The Lucifer Hummingbird, a hard-to-find breeding the Big Bend area is the star of the show at Christmas Mountain Oasis.
After a night of recovery in the lodge at the Chisos Basin following our ordeal with a high-country thunderstorm in the Chisos Mountains, Trevor and I headed out on the morning of June 15 to visit Carolyn Ohl at her private ranch outside the boundaries of Big Bend National Park. Through decades of dedicated bird feeding and habitat restoration, Carolyn has created a feeding station that is now the best place in North America to get great views of Lucifer Hummingbirds and Varied Buntings (and I will add Scaled Quail until I see a better place).
I contacted Carolyn a week before our proposed visit and she was gracious in inviting us to visit her station. She gave us directions and a combination to a lock on a gate and even a map to make sure we didn't get lost. The directions were great and at mid-morning we pulled up to the feeding station. We didn't see Carolyn as we pulled in so we just sat on the benches in front of the feeders and started to enjoy the birds.
A female Lucifer Hummingbird at the feeders at Christmas Mountain Oasis.
A White-winged Dove at the feeders at Christmas Mountain Oasis.
A female Scaled Quail at the feeders at Christmas Mountain Oasis.
A female Rufous-crowned Sparrow at the feeders at Christmas Mountain Oasis.

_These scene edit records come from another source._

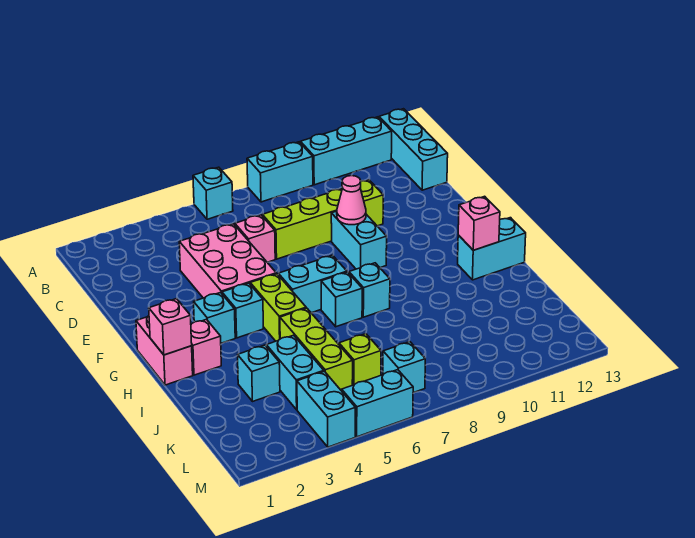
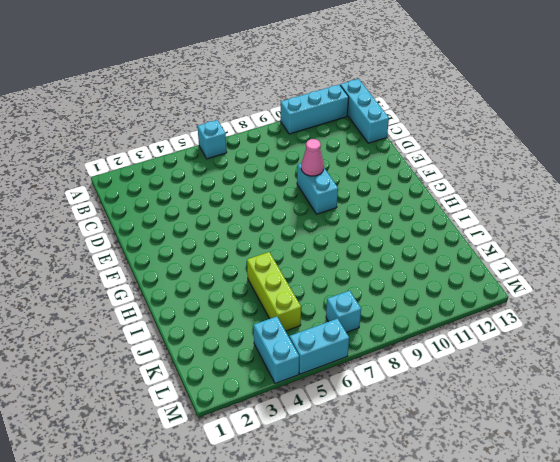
none -> cyan 1x2 brick [247,142,313,202]
none -> pink 2x3 brick [179,224,276,298]
none -> pink 1x1 brick [235,215,275,262]

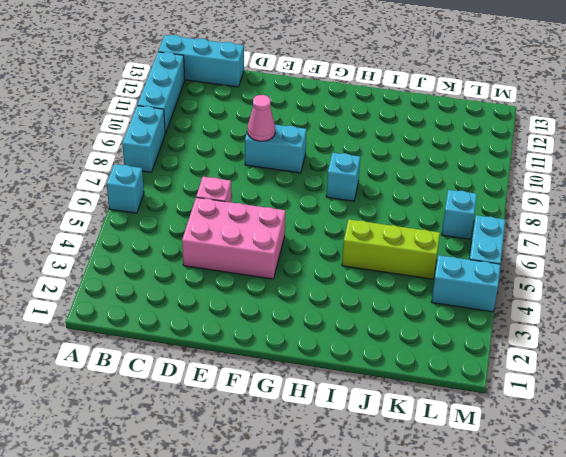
none -> lime 1x4 brick [262,180,383,259]
none -> pink 1x2 brick [136,316,193,385]
none -> cyan 1x1 brick [194,293,235,343]

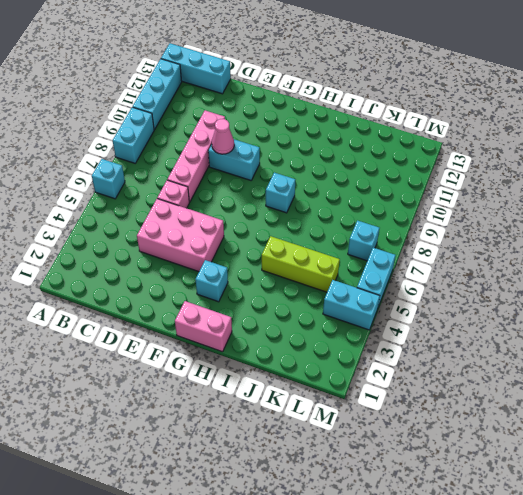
pink 1x4 brick [167,110,225,202] -> lime 1x4 brick [262,180,383,259]
none -> cyan 1x1 brick [222,283,264,338]
none -> lime 1x2 brick [250,274,306,341]
none -> cyan 1x2 brick [278,255,347,313]

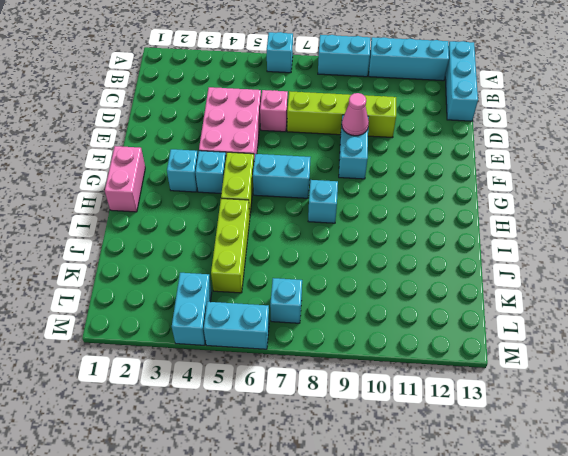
none -> pink 1x1 brick [191,319,221,375]
none -> cyan 1x1 brick [321,272,362,327]
none -> cyan 1x2 brick [458,218,526,280]

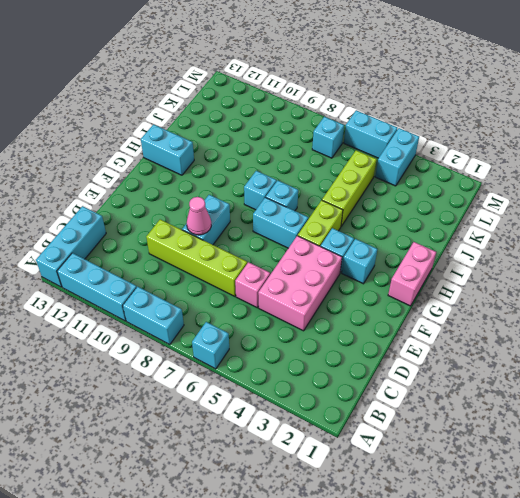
none -> pink 1x1 brick [191,319,221,375]
none -> cyan 1x1 brick [238,345,280,402]
none -> cyan 1x2 brick [266,335,324,410]

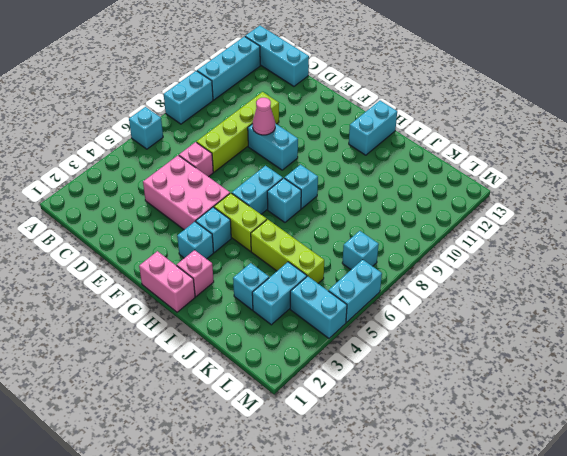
cyan 1x2 brick [252,262,307,325] -> cyan 1x2 brick turned to [266,335,324,410]
none -> lime 1x1 brick [339,334,381,385]
none -> pink 1x1 brick [149,299,192,355]
none -> pink 1x1 brick [458,196,500,250]

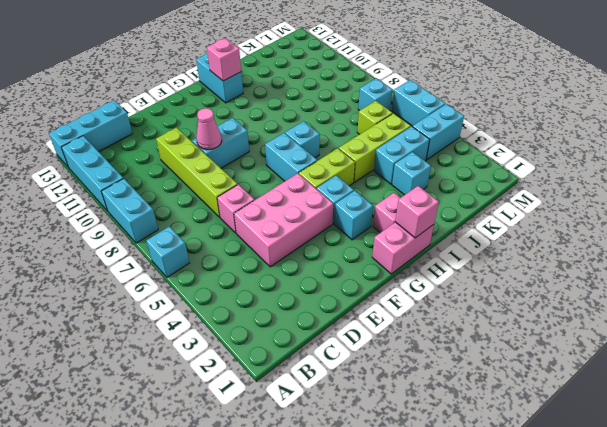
none -> cyan 1x1 brick [349,263,390,317]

We were way past the peak for Lucifer Hummingbird, Varied Bunting, and essentially every bird that comes to her feeder, but the show was still excellent. Almost immediately we had both male and female Lucifer Hummingbirds right in front of us. I had heard that the setup at Carolyn's house was not good for photography, but I found it to be excellent. There were nice plantings of native vegetation and attractive perches for the birds. On the day of our visit, there was high cloudcover so we had wonderful diffuse lighting.
It is apparently a big year for Scaled Quail in the Big Bend region and we had been seeing them regularly since we passed Marathon on our way into the park a couple of days before. Unfortunately, the way in which we were invariably seeing them was bursting into flight or running along the roadside. Not a single bird has given me a chance for more than a blurry, distant photo. So it was much appreciated when two Scaled Quail flew into the feeding area. At first they stayed in the back bushes and I was afraid I might be thwarted yet, but after a few minutes they wandered out and give abundant chances for nice photos. They are a subtly beautiful bid, lacking the head plumes and colors of other New World Quail species but with a stunning black-and-gray pattern that give their body plumage the appearance of being scales instead of feathers.
After we had sat and photographed birds for a while, Carolyn came by having been working on a trail to the slopes of Christmas Mountain, which loomed over the feeding station. She lamented the lack of bird compared to a month before, but we were quite content with the show that morning.
The House Finches at Carolyn Ohl are of uncertain subspecies affinity.
One of the birds that I was most happy to have a chance to study at length and photograph were the House Finches, the species that is my main study bird. The finches in this part of Texas are currently described as a different subspecies--Haemorhous mexicanus potosinus--different than virtually every other House Finch north of the Mexican border which would all be Haemorhous mexicanus frontalis according to a review of the taxonomy of the species by Moore in 1939.
A figure from Moore's 1939 taxonomic review of Carpodacus mexicanus showing his division of House Finch populations into subspecies. Not that the bird in Big Bend National Park would, according to Moore, belong to the subspecies C. m. pototsinus. The birds at Christmas Mountain Oasis are ambiguous according to Moore.
Unfortunately, there was no gentetic resources available during Moore's era and species and subspecies were divided according to visual assessment of specimens. The birds that Moore examined from the area north of Big Bend National Park were apparently ambiguous as to subspecies affinity based on morphology. So, there is plenty of reason to be interested in the House Finches at Christmas Mountain Oasis. To me, they did seem to be brighter and more extensively red than typical frontalis birds.